> _Texto apresentado_:
------------------------

Sobre o sentido da unção real existem diversas opiniões.
Conforme W. Robertson Smith, esse gesto teria conferido ao soberano uma matéria
sagrada (mana) ou uma espécie de fluido carregado de forças, pelo qual ele
teria participado da própria vida poderosa de Javé. Está claro que tal
concepção primitiva não condiz com os dados bíblicos na sua forma atual. Nem
tampouco pode o simbolismo bíblico da unção ser baseado no gesto do hospedeiro
ao receber os hóspedes, de sorte que significaria uma proteção divina especial.
Ao que tudo indica, o rito visa uma consagração a Javé, consistindo concretamente
na posse do “espírito” e na inviolabilidade. Os textos tomam claro que é pela
unção que o rei recebe o espírito de Javé (I Sm 10.1-6; I Sm 11.6; I Sm 16.13;
I Sm 19.23); o ser arrebatado repentinamente para uma proeza extraordinária (o
sentido original do dom do espírito de Javé) exprime- se pela fórmula que “o
espírito cai sobre o ungido” (I Sm 1613; Jz 14.6-19; Jz 13.25). No entanto,
essa posse do espírito não deve ser tomada em sentido literal demais, como se
tomasse o rei partícipe da natureza divina de um modo quase material, ou como
se o espírito de Javé (em vez do próprio Javé, sem mais) estivesse
corporalmente presente no rei. Nos textos do Primeiro Testamento, a posse do
espírito toma um caráter mais ético; receber o espírito do Deus do povo eleito
significa, afinal, sofrer uma transformação “receber um outro coração” (I Sm 10.9).

------------------------

> _Complete o seguinte_:
#1 Transcreva do texto sobre a unção real todo o trecho que vai de "Sobre o sentido" até "proteção divina especial.".
#2 Por favor, reproduza as linhas da listagem desde a que contém "This document pairs" até a que contém "0.311502, 0.887501, 0.694819]]", ambas inclusive, substituindo "lens line" por "lens entry" e mantendo todo o resto sem alteração.

(Registros extraídos de uma coleção)
------------------------

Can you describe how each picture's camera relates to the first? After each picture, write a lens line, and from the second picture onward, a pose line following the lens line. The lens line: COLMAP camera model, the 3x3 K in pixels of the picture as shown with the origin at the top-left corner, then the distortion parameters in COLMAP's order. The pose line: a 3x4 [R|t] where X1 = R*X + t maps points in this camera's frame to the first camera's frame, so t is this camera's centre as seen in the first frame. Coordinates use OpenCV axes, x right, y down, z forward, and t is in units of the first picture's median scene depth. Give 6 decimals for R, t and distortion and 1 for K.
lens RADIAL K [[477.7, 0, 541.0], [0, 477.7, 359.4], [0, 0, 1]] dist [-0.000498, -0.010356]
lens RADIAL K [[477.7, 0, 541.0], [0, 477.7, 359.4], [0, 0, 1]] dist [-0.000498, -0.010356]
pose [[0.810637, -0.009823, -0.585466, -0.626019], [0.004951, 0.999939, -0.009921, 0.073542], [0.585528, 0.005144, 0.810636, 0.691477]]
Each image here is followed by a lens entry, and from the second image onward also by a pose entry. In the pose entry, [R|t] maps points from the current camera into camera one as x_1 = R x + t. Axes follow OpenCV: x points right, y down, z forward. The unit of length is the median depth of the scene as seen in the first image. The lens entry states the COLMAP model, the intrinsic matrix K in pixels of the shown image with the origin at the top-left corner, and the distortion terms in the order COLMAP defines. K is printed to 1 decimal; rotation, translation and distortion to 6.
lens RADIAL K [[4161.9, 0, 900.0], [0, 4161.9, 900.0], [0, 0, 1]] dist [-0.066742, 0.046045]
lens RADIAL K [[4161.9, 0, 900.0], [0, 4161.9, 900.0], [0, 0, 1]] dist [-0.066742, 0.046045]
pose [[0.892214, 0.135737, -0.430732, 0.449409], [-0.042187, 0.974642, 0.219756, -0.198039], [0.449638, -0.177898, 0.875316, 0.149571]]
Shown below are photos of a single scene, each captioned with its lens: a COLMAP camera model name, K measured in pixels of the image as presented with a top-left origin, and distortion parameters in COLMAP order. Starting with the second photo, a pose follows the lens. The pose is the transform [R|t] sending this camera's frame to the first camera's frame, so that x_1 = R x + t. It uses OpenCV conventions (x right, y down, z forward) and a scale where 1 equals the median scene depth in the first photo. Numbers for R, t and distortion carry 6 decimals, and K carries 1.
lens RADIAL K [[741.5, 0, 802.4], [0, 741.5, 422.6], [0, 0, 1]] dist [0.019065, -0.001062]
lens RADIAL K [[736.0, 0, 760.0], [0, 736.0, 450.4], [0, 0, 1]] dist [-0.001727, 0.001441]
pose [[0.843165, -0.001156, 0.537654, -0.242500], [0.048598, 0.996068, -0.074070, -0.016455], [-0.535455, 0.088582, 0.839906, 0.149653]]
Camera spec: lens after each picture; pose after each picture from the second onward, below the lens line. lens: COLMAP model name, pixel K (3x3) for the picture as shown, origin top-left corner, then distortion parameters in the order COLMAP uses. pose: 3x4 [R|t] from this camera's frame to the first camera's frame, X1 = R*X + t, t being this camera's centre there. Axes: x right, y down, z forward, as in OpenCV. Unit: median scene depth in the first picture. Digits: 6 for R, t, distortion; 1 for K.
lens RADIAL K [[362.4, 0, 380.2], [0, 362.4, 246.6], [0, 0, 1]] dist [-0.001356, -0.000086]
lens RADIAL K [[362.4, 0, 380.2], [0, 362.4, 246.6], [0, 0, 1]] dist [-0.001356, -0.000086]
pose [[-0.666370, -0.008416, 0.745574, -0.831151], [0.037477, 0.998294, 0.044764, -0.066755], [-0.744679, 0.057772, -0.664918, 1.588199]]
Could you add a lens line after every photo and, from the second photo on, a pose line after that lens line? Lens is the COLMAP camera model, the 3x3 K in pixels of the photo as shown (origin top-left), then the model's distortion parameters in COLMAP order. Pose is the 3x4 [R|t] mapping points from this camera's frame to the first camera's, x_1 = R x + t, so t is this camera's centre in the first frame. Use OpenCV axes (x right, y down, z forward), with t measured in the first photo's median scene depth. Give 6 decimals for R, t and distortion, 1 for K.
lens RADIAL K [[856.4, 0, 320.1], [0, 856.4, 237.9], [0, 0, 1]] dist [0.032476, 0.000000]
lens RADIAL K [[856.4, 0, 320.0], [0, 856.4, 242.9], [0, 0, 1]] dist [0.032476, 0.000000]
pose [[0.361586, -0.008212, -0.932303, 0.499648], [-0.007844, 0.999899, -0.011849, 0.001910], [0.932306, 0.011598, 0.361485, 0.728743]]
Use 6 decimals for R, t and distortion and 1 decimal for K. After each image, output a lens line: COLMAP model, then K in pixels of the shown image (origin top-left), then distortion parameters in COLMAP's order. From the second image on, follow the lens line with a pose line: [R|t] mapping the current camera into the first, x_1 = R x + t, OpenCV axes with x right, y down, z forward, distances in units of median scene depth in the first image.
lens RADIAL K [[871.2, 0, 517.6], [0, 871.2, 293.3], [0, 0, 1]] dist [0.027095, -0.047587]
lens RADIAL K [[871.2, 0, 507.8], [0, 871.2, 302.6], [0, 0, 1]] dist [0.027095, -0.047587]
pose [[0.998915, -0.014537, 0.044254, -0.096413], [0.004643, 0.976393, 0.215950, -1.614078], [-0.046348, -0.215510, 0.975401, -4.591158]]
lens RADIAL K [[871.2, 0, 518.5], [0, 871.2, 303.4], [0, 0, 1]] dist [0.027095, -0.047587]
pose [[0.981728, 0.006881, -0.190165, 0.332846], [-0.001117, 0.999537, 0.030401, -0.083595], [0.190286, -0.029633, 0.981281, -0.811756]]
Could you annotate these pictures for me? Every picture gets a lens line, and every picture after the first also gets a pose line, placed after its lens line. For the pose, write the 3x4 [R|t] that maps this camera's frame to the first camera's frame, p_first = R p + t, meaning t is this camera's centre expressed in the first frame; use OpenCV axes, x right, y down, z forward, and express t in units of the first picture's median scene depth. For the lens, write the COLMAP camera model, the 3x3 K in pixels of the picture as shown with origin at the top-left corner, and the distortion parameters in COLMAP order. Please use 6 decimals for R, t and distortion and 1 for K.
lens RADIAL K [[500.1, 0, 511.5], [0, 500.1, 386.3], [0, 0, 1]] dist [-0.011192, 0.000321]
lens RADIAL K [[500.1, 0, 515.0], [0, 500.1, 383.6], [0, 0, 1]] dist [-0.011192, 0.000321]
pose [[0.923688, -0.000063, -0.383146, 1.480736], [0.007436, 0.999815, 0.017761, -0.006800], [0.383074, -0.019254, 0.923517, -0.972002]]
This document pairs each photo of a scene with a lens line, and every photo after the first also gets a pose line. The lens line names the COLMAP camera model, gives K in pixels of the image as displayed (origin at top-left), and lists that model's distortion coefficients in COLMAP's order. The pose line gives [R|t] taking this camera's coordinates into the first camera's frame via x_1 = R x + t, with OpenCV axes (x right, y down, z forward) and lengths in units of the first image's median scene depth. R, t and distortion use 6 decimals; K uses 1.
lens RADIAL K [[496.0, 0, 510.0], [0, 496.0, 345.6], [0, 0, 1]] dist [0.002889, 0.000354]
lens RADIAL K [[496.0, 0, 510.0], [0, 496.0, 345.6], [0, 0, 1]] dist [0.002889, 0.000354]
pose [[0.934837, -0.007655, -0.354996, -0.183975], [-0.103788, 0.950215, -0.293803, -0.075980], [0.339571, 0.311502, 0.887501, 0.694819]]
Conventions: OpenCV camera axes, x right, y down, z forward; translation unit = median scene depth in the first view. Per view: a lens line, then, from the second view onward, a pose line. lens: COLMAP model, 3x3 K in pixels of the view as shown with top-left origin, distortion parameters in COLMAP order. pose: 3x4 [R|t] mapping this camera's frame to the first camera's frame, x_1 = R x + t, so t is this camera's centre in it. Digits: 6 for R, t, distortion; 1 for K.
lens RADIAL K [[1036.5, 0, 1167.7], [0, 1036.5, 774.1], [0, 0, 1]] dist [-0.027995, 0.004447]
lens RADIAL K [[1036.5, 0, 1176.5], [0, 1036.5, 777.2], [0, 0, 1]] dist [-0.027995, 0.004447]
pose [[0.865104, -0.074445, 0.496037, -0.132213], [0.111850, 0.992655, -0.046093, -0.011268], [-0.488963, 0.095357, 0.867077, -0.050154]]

------------------------

> _Respostas das tarefas_:
#1
Sobre o sentido da unção real existem diversas opiniões.
Conforme W. Robertson Smith, esse gesto teria conferido ao soberano uma matéria
sagrada (mana) ou uma espécie de fluido carregado de forças, pelo qual ele
teria participado da própria vida poderosa de Javé. Está claro que tal
concepção primitiva não condiz com os dados bíblicos na sua forma atual. Nem
tampouco pode o simbolismo bíblico da unção ser baseado no gesto do hospedeiro
ao receber os hóspedes, de sorte que significaria uma proteção divina especial.

#2
This document pairs each photo of a scene with a lens entry, and every photo after the first also gets a pose line. The lens entry names the COLMAP camera model, gives K in pixels of the image as displayed (origin at top-left), and lists that model's distortion coefficients in COLMAP's order. The pose line gives [R|t] taking this camera's coordinates into the first camera's frame via x_1 = R x + t, with OpenCV axes (x right, y down, z forward) and lengths in units of the first image's median scene depth. R, t and distortion use 6 decimals; K uses 1.
lens RADIAL K [[496.0, 0, 510.0], [0, 496.0, 345.6], [0, 0, 1]] dist [0.002889, 0.000354]
lens RADIAL K [[496.0, 0, 510.0], [0, 496.0, 345.6], [0, 0, 1]] dist [0.002889, 0.000354]
pose [[0.934837, -0.007655, -0.354996, -0.183975], [-0.103788, 0.950215, -0.293803, -0.075980], [0.339571, 0.311502, 0.887501, 0.694819]]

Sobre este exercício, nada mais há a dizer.